Babies, and Why I Hate Them: A Memoir

by Rebekah Anderson

Baby #1
United flight 23, LAX-JFK, My seat # 26A, Baby’s seat #27A

The first baby has its own seat for our overnight flight, with a car seat even. I put the instructions my boss Estelle had flung at me (for the IPO she was managing) in the seat pocket in front of me and strap on an eye mask when I feel an insistent, soft tapping in the small of my back. Then a gentle Ugh, ugh, starts up behind me. The baby repeats it over and over, growing louder and louder, Ugh! UGH! The guy in front of me turns around with a huff and peers at me over the seat back. I shrug and shake my head, “Not my fucking baby.” He looks over my head then, and I turn to join him, united against baby, a front of displeasure. The ugh’s continue. The parents don’t seem to notice us. They sit blithely holding hands on the arm rest. My god. How can they be immune to this wretched noise?
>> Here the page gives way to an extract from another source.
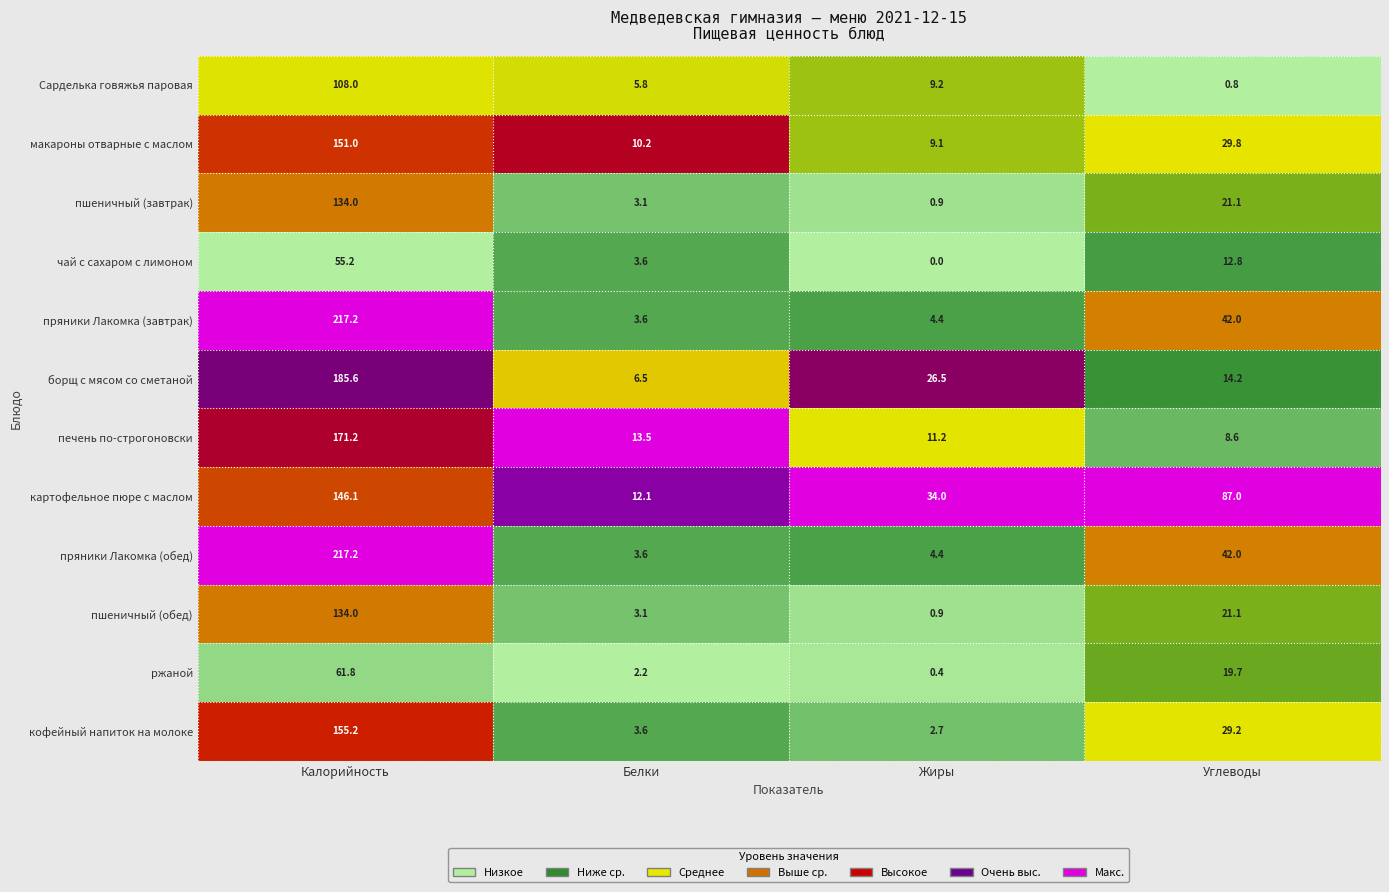

At which category does the chart reach its minimum across all series?

Жиры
I pull the IPO paperwork back out. It has splotches of brown from Estelle’s diet Coke on it. She screamed for awhile about that. I wasn’t expecting her to be able to do much screaming at that point, as I had just tried to kill her. I flap the pages around angrily on my tray table. May as well get some work done since I can’t sleep.

Baby#2
American flight 401, LaGuardia-Ohaire, My seat #15D, Baby’s seat unknown

The second baby is far less insidious and luckily seated somewhere in the back of the plane where I am not. Unluckily, this is the short leg of my trip so it doesn’t help much.

On the phone that morning, Estelle had sounded fairly calm for someone who should have been dead. I was expecting her usual screaming, throwing, breaking, slapping, sometimes crying. This deal had pushed her to new heights of abuse and me to new desperation. The day I left for New York, she sent me to get her another diet Coke and I couldn’t help myself, I loaded it with whatever I could find under the break room sink. I guess I didn’t really expect it to kill her, just maybe fuck her up for awhile.

The baby somewhere on my flight cries softly as we take off and for the rest of the flight, throws everything that comes in its path on the floor. The flight attendants think this is cute.

Baby #3
Delta flight 4501, Ohare to LAX, My seat #9C, Baby’s seat #9B

The third baby is the most menacing of all, doe-eyed, dew-lipped, curl-headed. A vamp of babies. Gorgeous. Sinister. I press myself as far toward the aisle in my seat away from the baby as I can. To be accurate, the baby does not have its own seat. The parents pass it between them like an oversized football and then prop it on their laps. The more I ignore the baby, the more intently it seems to want my attention. I can feel it staring at me. They give it a boarding pass to play with, and it tries to slap me with it. I pretend the baby doesn’t exist and finish my paperwork.

When I brought Estelle her diet Coke, she screamed at me for taking too long. She slammed the can on her desk and reached into her pen caddy for something to throw. I ducked but not before I saw her elbow catch the can and dump it all over her desk. We both stared at the fizzing brown liquid pooling under her keyboard for what seemed like a full minute until I got up and went to the break room for paper towels.

The flight attendant looks at me warily, as I cram myself into the arm rest. Her look says, what kind of woman doesn’t like babies? I can’t help it. Perhaps it’s Darwinian and there is something terribly terribly wrong with my genes and nature is preventing me from passing it on by making me hate babies. I guess there is something unnatural about me. I did just try to poison my boss.

The father finally notices the boarding pass the baby is wielding recklessly at my shoulder and takes it away. They give the baby a bottle and it sucks on it, still staring at me. It pulls the bottle out of its mouth with a pop and drops it in my lap. I don’t move a muscle. There is no bottle. The parents are looking out the window, and I screw my face into the most grotesque thing I can at the baby. Its eyes grow wide, its mouth hangs open. The baby stares at me like this until the landing gear hits the tarmac and the bottle rolls onto the floor.